What needs to be done:
Copy the records verbatim, starting at the line that contains "HOUSE AND GARDEN'" and ending at the last line of the records.

Provided data:
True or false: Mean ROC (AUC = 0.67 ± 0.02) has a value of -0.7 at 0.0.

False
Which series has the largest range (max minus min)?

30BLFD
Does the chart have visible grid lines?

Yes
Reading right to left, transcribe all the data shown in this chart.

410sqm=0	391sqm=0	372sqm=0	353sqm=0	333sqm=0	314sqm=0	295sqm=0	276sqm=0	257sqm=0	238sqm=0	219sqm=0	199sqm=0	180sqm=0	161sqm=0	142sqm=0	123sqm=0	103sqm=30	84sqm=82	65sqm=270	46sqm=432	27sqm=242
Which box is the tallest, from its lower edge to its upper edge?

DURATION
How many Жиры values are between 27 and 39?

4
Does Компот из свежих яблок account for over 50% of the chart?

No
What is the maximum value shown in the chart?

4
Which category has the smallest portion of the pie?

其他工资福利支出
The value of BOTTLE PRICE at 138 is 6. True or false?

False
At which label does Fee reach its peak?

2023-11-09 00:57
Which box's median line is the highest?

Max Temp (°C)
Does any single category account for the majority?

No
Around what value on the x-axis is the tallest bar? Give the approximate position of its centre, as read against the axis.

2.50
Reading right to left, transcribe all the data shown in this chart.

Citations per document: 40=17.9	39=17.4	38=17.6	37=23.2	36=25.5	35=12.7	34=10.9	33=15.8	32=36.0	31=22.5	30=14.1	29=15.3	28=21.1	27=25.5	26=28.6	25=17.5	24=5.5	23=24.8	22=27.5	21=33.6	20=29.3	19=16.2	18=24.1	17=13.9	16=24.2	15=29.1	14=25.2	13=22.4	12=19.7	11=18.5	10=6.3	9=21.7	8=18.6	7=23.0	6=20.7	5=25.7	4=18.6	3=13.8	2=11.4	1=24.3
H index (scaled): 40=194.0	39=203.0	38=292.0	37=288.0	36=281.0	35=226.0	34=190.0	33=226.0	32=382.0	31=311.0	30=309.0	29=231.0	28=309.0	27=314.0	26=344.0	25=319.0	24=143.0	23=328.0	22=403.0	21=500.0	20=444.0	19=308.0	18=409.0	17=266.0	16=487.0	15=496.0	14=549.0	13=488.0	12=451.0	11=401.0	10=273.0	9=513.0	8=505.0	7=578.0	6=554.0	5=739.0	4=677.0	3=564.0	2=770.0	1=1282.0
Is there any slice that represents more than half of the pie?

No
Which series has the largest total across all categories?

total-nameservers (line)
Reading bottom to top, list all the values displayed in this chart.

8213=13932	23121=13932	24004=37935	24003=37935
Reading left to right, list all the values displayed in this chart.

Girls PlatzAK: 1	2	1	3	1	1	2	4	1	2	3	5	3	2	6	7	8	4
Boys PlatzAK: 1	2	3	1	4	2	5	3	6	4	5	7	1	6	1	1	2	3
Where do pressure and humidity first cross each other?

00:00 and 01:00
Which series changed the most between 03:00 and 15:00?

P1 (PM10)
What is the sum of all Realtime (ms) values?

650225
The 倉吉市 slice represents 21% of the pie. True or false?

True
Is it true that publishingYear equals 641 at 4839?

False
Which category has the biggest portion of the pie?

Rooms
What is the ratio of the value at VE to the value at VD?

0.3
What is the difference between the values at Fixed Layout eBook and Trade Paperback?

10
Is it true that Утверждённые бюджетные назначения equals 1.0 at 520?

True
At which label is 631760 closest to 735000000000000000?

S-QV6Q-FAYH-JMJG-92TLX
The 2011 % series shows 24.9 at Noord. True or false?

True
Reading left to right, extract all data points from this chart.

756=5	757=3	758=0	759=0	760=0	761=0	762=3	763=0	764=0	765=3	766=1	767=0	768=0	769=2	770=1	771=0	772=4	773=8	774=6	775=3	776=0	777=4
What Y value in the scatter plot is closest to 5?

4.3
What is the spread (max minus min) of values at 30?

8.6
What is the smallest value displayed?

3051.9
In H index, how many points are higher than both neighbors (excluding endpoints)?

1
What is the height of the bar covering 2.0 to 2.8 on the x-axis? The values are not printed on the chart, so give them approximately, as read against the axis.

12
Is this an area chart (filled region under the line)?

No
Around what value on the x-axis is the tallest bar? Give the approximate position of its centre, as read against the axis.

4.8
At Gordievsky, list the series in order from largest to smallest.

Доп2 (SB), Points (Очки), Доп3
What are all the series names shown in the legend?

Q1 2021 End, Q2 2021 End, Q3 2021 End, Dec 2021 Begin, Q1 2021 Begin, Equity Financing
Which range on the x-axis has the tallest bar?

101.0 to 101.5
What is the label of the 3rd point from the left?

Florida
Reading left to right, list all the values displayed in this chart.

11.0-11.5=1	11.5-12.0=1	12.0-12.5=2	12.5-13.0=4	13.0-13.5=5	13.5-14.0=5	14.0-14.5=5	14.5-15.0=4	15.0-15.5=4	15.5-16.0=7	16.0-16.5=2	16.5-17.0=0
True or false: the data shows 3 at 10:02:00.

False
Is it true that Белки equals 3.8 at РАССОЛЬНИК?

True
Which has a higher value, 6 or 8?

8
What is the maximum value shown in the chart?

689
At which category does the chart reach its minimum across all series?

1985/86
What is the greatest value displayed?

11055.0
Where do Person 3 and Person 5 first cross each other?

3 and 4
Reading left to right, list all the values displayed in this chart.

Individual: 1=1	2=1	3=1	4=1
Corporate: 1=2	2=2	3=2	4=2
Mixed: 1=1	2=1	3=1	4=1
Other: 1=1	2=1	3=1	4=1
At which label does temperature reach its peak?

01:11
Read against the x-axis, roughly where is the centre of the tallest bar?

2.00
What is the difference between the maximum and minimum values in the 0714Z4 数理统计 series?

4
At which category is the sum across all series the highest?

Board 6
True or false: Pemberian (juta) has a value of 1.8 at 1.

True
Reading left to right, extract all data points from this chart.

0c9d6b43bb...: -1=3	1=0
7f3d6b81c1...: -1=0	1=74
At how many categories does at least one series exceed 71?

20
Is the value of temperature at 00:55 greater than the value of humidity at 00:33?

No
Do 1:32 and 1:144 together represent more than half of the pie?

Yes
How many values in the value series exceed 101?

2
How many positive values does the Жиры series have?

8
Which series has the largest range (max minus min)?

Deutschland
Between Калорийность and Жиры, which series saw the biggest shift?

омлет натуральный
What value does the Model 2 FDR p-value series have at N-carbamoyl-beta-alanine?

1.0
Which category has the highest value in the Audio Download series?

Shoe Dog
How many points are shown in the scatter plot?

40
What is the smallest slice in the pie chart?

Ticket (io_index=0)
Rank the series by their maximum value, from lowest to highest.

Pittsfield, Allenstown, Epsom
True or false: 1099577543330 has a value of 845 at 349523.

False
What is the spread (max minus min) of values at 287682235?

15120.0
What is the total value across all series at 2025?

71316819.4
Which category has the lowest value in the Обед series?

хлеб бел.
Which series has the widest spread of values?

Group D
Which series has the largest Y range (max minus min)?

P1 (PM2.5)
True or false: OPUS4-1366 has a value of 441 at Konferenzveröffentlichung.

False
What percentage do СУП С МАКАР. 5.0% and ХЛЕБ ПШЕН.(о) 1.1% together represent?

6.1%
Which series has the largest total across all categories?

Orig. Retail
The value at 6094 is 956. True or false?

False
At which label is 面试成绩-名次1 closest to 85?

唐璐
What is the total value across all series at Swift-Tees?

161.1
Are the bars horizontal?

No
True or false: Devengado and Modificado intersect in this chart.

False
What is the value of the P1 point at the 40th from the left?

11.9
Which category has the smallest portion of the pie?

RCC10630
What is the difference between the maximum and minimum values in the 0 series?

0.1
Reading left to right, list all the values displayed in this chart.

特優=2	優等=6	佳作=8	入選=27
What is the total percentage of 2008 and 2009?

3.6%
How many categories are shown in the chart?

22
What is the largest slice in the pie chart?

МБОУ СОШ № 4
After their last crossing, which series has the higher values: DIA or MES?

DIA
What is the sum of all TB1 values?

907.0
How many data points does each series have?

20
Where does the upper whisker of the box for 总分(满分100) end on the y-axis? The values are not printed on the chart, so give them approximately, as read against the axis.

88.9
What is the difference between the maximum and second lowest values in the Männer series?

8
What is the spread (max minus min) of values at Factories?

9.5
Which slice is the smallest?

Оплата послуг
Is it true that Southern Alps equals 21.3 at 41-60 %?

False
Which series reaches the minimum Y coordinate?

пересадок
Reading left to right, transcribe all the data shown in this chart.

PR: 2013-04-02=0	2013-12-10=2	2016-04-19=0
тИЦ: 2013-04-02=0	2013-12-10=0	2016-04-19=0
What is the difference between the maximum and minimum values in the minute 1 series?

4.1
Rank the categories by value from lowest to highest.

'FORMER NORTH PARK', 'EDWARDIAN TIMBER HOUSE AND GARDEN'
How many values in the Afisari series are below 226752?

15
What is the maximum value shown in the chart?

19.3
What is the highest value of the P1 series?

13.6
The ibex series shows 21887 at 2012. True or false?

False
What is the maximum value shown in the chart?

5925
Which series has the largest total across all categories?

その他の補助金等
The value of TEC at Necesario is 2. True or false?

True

Task result:
'FORMER NORTH PARK', 'EDWARDIAN TIMBER HOUSE AND GARDEN'
How many values in the Afisari series are below 226752?

15
What is the maximum value shown in the chart?

19.3
What is the highest value of the P1 series?

13.6
The ibex series shows 21887 at 2012. True or false?

False
What is the maximum value shown in the chart?

5925
Which series has the largest total across all categories?

その他の補助金等
The value of TEC at Necesario is 2. True or false?

True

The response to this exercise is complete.